[WHAT IS BEING ASKED]: Establish the number of lines below that contain the string "financial". State that number alone.

[EXERCISE INPUTS]:
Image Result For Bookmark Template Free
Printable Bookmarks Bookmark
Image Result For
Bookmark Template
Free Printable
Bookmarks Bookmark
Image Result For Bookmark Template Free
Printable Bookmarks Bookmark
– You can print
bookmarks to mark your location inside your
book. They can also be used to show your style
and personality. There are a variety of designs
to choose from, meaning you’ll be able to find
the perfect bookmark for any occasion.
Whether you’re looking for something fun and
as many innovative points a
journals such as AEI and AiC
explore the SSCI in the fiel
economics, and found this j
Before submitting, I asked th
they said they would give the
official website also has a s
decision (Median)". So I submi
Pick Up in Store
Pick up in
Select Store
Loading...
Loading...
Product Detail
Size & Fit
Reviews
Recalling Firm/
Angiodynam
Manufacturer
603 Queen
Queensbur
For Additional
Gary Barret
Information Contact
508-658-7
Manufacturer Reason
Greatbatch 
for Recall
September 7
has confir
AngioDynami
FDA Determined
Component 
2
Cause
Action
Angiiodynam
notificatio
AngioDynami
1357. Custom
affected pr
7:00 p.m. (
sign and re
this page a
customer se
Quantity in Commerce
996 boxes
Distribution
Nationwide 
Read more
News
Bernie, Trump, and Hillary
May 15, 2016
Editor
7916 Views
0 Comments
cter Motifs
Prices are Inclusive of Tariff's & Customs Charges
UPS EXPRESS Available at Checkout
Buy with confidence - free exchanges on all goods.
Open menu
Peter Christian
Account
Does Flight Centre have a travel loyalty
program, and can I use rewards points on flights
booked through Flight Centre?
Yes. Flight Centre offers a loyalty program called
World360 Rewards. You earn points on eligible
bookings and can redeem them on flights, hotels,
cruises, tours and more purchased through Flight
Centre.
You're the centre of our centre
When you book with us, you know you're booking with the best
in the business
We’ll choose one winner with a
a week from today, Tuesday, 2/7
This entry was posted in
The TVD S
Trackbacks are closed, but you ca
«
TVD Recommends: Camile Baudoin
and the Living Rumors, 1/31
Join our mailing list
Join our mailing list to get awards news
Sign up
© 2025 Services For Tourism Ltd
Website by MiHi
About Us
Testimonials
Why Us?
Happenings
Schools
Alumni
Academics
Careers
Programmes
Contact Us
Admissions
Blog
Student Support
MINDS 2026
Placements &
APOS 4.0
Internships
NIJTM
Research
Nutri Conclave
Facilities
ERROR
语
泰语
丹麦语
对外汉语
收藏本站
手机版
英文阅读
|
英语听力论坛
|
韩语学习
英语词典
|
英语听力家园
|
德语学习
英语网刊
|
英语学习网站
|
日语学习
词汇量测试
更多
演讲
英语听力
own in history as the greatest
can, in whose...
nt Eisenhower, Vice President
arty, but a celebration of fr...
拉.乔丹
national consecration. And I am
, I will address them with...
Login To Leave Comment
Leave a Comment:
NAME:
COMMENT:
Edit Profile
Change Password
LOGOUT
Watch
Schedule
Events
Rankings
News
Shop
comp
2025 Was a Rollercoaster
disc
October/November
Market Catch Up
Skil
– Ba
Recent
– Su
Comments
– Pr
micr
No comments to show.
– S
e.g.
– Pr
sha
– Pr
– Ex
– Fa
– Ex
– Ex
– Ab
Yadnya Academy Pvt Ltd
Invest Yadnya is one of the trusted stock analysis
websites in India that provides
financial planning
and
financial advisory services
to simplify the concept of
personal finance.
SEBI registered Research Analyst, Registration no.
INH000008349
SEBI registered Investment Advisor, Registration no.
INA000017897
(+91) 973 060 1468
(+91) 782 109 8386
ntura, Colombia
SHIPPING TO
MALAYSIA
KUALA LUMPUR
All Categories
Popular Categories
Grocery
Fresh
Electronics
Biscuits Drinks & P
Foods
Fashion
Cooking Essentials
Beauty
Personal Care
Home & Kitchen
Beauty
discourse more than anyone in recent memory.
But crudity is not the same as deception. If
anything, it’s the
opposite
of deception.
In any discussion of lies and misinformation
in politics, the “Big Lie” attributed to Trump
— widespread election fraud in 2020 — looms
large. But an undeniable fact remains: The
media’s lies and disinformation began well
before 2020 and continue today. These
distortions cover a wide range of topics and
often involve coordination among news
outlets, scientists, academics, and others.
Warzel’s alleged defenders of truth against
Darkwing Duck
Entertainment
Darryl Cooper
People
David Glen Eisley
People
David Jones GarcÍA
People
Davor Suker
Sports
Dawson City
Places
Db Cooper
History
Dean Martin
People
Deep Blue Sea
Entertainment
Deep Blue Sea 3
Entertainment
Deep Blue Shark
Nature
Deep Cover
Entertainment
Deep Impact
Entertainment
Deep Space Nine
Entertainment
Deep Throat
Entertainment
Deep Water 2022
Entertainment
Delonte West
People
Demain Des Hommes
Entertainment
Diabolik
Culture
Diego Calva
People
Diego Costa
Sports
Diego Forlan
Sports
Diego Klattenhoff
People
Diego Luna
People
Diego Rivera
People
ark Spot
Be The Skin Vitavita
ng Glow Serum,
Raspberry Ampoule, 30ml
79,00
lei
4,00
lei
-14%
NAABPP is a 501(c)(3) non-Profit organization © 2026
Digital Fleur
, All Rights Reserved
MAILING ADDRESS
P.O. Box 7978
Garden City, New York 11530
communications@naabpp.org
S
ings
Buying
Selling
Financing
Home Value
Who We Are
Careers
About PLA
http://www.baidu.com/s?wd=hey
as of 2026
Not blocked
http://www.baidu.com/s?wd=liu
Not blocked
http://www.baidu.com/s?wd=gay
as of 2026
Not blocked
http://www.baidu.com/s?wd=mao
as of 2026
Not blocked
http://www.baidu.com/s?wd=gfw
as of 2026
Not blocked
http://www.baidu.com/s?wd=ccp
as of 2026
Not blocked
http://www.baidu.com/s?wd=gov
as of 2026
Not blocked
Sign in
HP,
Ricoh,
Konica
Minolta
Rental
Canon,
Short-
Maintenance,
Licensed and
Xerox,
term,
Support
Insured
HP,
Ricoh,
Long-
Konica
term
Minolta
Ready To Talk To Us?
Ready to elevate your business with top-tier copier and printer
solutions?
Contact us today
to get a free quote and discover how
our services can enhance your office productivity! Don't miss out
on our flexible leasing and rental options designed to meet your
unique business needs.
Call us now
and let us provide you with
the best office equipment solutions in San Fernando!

[TASK SOLUTION]: 2